(ТЕКСТОВЫЙ БЛОК)
== == ==

Жгучая потребность в единомышленниках и новых друзьях постепенно получала удовлетворение.
Первым (в 1882 году) явился довольно известный художник Ге. Сидя у себя на хуторе в Малороссии, он прочел одну из статей Толстого и, уже подготовленный долгим духовным процессом, вдруг понял, чего ему надо, и сразу восприял новую веру. Он стремительно бросился в Москву, ворвался к Толстому, увидел, обнял, расцеловал его и до самой смерти остался его нежным другом и почтительным поклонником. Этот пятидесятилетний идеалист с большими голубыми, наивными глазами и длинными седеющими кудрями сделался в семье Толстых сразу общим любимцем. Он принялся за портрет Софьи Андреевны, и она с удовольствием позировала в бархатном платье и алансонских кружевах. Но у «дедушки» Ге, по его словам, «вышла барыня в бархатном платье, у которой сорок тысяч в кармане…» Он возмутился и уничтожил портрет.
Совсем другой характер носило появление в доме Толстых Владимира Черткова. Это произошло в конце 1883 года и имело как для самого Толстого, так и для семьи его очень сериозные последствия.

== == ==

(УСЛОВИЕ ЗАДАНИЯ A)
Объясните, пожалуйста, почему Ге уничтожил портрет Софьи Андреевны, как об этом сказано в тексте о художнике Ге. Ответ дайте в одном–трех предложениях.
(УСЛОВИЕ ЗАДАНИЯ B)
Извлеките из записей все строки, в которых есть слово "kern".

(ДАННЫЕ УПРАЖНЕНИЯ)
== == ==

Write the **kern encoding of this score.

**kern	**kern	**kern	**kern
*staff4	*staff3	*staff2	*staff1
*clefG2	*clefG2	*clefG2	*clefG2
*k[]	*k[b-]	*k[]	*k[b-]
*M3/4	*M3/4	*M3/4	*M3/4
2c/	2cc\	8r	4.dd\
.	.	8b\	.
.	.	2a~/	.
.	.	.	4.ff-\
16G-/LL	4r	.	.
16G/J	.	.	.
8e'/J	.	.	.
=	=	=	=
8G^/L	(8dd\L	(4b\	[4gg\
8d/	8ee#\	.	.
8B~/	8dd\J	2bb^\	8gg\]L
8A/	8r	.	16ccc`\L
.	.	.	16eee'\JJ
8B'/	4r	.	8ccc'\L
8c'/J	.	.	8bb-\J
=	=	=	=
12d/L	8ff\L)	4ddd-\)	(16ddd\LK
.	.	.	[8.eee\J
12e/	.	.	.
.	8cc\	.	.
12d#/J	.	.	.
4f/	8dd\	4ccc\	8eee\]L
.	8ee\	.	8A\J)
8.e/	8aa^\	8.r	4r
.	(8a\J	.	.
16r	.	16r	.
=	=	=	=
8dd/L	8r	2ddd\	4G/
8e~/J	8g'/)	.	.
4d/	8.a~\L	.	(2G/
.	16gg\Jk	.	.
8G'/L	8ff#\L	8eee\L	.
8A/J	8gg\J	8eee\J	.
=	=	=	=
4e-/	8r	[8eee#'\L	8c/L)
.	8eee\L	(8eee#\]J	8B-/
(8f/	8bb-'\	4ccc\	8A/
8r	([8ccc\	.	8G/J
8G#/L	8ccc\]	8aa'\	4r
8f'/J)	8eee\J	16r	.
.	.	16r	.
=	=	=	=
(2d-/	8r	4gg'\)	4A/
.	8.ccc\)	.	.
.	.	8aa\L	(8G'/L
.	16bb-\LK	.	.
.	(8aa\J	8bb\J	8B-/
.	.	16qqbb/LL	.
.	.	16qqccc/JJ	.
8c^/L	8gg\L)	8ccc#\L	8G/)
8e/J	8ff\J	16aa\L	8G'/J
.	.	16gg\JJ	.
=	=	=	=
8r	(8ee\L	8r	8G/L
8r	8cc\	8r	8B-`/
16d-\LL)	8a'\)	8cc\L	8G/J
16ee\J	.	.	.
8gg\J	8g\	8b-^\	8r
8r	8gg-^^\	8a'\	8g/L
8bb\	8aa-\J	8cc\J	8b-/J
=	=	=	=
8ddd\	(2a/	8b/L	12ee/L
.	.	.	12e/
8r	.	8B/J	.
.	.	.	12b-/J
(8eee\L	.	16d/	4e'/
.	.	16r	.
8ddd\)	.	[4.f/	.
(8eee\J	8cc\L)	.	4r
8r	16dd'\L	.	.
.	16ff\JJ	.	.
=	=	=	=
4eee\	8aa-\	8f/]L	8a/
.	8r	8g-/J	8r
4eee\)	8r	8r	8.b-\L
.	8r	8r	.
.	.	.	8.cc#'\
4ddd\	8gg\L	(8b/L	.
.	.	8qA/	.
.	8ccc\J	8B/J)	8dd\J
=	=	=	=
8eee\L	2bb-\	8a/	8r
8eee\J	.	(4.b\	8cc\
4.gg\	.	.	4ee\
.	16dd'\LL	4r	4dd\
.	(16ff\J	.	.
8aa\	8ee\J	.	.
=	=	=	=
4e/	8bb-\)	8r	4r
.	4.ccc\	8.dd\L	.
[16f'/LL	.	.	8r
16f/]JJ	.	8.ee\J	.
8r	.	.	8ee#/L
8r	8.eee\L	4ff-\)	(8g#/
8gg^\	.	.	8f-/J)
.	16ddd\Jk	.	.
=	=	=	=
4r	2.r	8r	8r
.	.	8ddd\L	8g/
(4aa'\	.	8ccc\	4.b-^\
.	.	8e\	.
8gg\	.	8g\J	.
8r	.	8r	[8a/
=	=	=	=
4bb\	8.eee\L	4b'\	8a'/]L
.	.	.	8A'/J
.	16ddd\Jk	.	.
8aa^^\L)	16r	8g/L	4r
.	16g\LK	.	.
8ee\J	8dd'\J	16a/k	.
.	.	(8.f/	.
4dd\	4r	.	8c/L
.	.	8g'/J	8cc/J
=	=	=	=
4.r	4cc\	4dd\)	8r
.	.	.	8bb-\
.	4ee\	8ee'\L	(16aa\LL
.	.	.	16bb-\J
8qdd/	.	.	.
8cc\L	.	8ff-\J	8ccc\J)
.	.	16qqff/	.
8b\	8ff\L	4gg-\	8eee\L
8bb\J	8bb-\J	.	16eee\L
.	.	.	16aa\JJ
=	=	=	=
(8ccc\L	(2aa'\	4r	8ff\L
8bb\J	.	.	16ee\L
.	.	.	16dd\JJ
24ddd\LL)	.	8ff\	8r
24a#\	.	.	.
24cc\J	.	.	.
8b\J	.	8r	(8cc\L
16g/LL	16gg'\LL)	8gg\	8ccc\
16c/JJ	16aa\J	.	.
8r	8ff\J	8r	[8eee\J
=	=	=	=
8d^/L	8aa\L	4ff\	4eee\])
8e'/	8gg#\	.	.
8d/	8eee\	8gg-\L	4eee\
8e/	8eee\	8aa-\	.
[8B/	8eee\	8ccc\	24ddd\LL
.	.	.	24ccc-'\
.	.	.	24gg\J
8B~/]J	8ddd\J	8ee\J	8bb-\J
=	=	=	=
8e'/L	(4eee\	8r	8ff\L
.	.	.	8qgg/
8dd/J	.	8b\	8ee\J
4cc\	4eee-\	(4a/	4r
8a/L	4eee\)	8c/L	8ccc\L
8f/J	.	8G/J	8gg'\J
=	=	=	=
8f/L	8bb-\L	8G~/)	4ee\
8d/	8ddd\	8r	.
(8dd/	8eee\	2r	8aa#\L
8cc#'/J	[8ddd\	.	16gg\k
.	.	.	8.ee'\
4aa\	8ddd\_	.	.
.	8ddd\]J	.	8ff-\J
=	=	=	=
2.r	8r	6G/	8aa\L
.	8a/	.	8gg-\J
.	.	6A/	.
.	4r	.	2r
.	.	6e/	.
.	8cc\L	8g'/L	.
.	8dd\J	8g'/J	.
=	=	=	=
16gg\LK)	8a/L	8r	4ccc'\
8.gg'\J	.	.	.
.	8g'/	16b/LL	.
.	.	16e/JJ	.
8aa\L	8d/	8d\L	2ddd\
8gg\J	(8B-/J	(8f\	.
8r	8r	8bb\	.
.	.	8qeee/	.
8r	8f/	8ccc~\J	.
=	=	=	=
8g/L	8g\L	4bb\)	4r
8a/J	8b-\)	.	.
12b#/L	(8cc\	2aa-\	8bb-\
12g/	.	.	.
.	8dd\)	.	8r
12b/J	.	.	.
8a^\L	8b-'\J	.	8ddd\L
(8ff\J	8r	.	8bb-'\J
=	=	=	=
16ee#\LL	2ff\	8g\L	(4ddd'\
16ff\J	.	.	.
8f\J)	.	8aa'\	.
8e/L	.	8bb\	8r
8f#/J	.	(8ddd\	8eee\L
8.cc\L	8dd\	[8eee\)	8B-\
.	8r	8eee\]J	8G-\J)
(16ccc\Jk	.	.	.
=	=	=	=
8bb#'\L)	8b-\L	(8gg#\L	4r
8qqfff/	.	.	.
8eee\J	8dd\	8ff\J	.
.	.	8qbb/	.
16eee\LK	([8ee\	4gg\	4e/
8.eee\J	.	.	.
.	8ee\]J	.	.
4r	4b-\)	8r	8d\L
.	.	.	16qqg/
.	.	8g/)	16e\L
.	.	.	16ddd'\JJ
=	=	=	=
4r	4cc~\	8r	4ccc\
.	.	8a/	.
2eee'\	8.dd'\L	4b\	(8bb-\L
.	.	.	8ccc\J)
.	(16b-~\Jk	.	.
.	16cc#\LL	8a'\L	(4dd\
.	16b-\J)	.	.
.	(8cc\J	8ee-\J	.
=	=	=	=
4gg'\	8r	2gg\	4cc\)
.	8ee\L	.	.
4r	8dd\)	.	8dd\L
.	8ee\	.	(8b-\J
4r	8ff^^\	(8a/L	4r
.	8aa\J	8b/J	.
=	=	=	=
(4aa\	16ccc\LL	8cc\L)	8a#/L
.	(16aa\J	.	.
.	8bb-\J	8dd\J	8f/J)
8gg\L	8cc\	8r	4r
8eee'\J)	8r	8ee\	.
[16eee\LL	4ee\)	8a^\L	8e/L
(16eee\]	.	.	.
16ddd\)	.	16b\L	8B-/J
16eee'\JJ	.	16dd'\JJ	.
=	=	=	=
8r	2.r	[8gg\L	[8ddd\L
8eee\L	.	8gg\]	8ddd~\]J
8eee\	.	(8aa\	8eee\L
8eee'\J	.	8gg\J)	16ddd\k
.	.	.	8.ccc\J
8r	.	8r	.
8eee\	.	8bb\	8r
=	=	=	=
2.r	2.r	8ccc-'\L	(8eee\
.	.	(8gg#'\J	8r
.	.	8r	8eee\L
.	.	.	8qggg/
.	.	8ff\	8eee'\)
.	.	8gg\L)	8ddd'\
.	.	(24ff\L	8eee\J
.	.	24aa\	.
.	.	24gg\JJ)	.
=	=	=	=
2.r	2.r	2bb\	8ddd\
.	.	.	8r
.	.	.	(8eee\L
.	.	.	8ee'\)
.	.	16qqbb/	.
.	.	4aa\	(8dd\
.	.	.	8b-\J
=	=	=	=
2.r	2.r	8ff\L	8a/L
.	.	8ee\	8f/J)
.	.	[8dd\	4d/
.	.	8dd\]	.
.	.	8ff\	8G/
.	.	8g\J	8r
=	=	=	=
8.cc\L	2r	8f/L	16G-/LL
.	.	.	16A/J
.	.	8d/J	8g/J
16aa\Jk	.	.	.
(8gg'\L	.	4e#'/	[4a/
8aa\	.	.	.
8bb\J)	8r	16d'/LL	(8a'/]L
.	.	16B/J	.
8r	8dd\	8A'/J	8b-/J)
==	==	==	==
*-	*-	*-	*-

== == ==

(РЕШЕНИЕ ЗАДАЧИ A)
Ге уничтожил портрет потому, что, по его словам, у него «вышла барыня в бархатном платье, у которой сорок тысяч в кармане…». Такой результат его возмутил.

(РЕШЕНИЕ ЗАДАЧИ B)
Write the **kern encoding of this score.
**kern	**kern	**kern	**kern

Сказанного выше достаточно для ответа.